Bhaktapur City


Among the three major cities of Kathmandu Valley, Bhaktapur city retains some of its ancient way of life, reminding you of what the entire Kathmandu Valley must have looked like during the medieval period. The remarkable architecture, the exquisite woodcarvings and metal craft that can be seen around the city takes one back to the time of the Malla rulers who patronized art like no other dynasty. The pagoda-style temples rise above the Bhaktapur skyline. The Pottery Square, the Palace (Durbar) Square which dates back to the 12th century, where devotees still celebrate their centuries-old festivals and the temple squares that still remain vibrant, are Bhaktapur’s major attractions. But the city’s archaic look itself draws tourists besides the elaborate festivals that remain unchanged for centuries. Durbar Square is one of the UNESCO World Heritage Sites of the valley.

Bhaktapur city

The Mallas once ruled Kathmandu valley from Bhaktapur until King Yakshya Malla in 1482, divided the kingdom between his three sons leading to disunity and fading strength. With the valley kingdoms divided, the Shah dynasty from Gorkha was able to conquer them one by one.

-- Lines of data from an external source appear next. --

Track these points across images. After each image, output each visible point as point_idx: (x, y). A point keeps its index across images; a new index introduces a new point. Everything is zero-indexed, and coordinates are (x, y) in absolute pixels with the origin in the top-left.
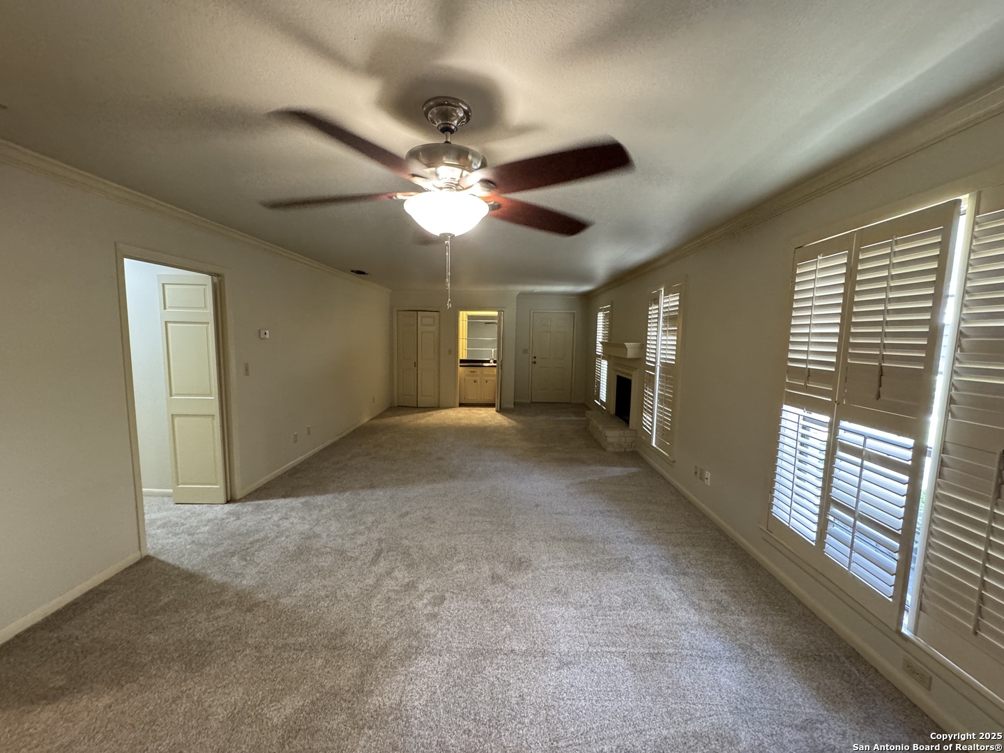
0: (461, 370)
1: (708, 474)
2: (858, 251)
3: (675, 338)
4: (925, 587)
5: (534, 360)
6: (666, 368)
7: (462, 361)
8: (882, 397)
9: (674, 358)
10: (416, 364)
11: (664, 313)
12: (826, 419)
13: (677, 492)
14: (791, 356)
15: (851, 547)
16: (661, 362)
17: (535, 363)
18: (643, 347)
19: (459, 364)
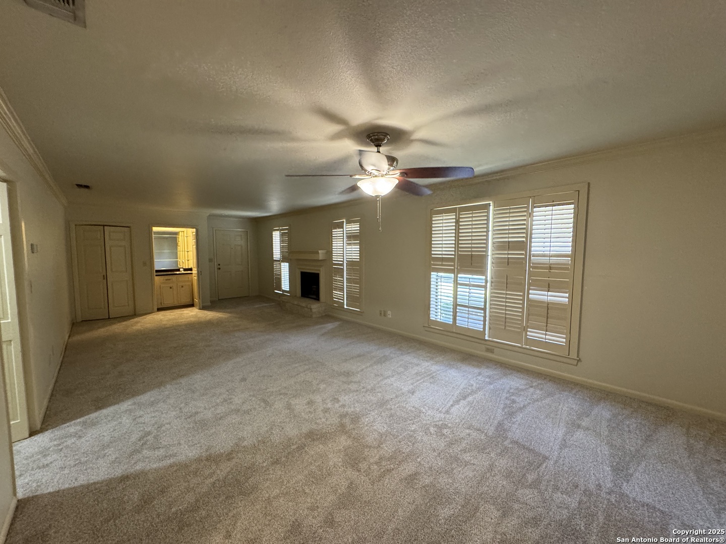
0: (157, 278)
1: (389, 312)
2: (459, 214)
3: (359, 247)
4: (491, 322)
5: (219, 267)
6: (351, 263)
7: (157, 271)
8: (473, 264)
9: (359, 257)
10: (105, 277)
11: (346, 233)
12: (452, 275)
13: (369, 327)
14: (433, 253)
15: (468, 318)
16: (346, 261)
17: (219, 269)
18: (330, 253)
19: (155, 274)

Unlike Kathmandu and Patan, Bhaktapur has resisted rapid change, and a large number of women in Bhaktapur city are still seen in their traditional Newari attire in black and red. Pottery, farming, singing in the temples or just sitting in the rest houses in the mornings and evenings are a way of life they have retained for centuries. Once known as Bhadgaon (Nepali) and Khwopa (Newari) the city has maintained its festivals in their original elaborate forms, many of which last over a week. After the restoration program in the 1970s, the city’s municipality has controlled the construction of new buildings in order to maintain the brick façade. One of the most popular festivals of Bhaktapur is the Bisket Jatra which attracts a large number of tourists around the Nepali New Year.